§ Action item: Gather each line of the records where "various" appears.

§ Data shown:

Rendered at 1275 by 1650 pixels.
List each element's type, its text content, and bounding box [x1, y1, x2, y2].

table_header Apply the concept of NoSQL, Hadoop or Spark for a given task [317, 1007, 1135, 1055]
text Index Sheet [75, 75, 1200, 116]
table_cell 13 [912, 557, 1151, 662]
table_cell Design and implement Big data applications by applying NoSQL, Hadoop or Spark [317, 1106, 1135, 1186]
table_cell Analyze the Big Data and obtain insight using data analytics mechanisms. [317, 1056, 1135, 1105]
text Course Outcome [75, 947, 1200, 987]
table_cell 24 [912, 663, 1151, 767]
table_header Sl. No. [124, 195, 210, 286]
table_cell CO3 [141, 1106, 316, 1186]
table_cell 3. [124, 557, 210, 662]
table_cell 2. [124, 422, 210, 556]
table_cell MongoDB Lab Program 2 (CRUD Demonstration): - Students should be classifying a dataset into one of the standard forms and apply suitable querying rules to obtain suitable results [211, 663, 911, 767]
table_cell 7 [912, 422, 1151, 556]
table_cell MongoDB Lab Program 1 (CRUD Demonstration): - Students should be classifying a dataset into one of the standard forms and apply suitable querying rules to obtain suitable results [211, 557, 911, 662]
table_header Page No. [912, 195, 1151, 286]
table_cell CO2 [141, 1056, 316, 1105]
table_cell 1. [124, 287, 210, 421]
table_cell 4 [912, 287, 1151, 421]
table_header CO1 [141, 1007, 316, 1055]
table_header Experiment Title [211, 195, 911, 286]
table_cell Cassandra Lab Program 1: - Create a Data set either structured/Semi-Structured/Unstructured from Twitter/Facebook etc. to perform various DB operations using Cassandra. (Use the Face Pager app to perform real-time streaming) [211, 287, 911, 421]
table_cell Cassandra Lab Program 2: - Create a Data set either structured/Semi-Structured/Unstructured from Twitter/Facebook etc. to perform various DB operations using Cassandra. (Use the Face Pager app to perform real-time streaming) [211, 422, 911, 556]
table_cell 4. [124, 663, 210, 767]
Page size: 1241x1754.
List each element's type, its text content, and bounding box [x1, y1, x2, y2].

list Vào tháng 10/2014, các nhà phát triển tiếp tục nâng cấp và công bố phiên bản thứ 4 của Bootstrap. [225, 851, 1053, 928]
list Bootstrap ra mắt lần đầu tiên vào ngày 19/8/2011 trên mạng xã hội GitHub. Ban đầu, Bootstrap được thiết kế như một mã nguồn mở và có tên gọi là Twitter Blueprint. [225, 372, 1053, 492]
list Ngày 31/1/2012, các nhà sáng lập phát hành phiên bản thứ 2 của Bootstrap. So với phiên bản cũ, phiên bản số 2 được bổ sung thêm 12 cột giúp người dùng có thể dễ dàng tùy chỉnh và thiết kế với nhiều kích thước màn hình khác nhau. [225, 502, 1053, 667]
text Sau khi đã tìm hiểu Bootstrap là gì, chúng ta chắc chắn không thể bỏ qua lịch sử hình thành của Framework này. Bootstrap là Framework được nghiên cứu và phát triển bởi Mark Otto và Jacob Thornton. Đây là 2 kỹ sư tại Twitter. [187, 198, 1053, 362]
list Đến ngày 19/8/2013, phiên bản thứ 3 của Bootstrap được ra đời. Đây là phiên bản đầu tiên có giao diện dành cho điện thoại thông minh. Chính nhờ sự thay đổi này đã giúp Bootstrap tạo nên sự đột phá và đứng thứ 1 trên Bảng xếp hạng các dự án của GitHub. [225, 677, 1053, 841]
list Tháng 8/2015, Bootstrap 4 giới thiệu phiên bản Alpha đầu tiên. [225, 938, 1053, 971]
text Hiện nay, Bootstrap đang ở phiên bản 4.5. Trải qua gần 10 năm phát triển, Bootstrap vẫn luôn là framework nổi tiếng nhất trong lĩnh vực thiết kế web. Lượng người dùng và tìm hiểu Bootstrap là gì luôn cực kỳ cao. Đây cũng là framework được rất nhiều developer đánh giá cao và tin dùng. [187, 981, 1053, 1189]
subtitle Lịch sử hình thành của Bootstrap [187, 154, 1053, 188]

§ Answer:
table_cell Cassandra Lab Program 1: - Create a Data set either structured/Semi-Structured/Unstructured from Twitter/Facebook etc. to perform various DB operations using Cassandra. (Use the Face Pager app to perform real-time streaming) [211, 287, 911, 421]
table_cell Cassandra Lab Program 2: - Create a Data set either structured/Semi-Structured/Unstructured from Twitter/Facebook etc. to perform various DB operations using Cassandra. (Use the Face Pager app to perform real-time streaming) [211, 422, 911, 556]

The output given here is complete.